◆ **PROBLEM TO WORK ON**
Search the listing for the word "Hydrogen" and return each line that contains it.

◆ **EXCERPTED DATA**
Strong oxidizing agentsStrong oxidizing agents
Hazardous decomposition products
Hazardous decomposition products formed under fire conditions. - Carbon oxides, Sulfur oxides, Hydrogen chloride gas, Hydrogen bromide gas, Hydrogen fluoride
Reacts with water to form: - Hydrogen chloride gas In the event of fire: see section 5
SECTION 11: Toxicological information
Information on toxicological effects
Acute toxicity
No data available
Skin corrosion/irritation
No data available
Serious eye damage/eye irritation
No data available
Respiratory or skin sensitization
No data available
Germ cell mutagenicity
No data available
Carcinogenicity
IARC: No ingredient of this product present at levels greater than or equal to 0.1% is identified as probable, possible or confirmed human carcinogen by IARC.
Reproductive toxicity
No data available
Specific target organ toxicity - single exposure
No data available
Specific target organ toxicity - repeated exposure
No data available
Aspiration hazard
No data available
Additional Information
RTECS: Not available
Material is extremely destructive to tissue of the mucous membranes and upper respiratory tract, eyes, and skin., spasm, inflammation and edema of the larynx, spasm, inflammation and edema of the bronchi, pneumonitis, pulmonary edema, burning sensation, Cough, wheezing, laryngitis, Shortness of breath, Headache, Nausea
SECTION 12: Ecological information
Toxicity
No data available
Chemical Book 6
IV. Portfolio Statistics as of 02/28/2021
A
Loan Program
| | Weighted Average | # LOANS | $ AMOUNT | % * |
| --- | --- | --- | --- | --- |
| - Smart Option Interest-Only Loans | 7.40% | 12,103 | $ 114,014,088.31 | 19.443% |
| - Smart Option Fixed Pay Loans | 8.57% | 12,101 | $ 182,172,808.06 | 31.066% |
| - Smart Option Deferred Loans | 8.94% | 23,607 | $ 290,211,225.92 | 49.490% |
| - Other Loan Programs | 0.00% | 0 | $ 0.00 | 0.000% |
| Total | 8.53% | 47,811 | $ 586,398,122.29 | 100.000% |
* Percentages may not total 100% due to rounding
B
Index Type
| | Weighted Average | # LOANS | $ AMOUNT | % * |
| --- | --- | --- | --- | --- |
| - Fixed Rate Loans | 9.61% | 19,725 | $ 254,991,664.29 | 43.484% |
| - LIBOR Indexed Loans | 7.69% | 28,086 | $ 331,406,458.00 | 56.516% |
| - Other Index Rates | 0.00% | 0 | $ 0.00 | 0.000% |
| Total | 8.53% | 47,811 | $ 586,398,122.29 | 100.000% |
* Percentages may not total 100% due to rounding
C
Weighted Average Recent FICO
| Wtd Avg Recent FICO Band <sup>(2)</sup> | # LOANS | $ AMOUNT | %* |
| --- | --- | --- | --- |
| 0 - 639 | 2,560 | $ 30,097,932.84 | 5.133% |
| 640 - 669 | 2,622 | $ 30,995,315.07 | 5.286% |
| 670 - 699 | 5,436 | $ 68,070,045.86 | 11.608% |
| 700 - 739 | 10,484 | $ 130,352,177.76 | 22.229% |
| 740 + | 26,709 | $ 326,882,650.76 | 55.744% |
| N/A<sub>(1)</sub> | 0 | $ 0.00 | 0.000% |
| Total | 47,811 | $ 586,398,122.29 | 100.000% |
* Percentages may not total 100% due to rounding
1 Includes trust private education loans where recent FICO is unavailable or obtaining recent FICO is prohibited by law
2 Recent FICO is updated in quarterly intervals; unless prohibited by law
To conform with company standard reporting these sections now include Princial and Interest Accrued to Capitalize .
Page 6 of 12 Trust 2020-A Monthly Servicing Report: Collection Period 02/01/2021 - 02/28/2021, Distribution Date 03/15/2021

◆ **SOLUTION FOR THIS TASK**
Hazardous decomposition products formed under fire conditions. - Carbon oxides, Sulfur oxides, Hydrogen chloride gas, Hydrogen bromide gas, Hydrogen fluoride
Reacts with water to form: - Hydrogen chloride gas In the event of fire: see section 5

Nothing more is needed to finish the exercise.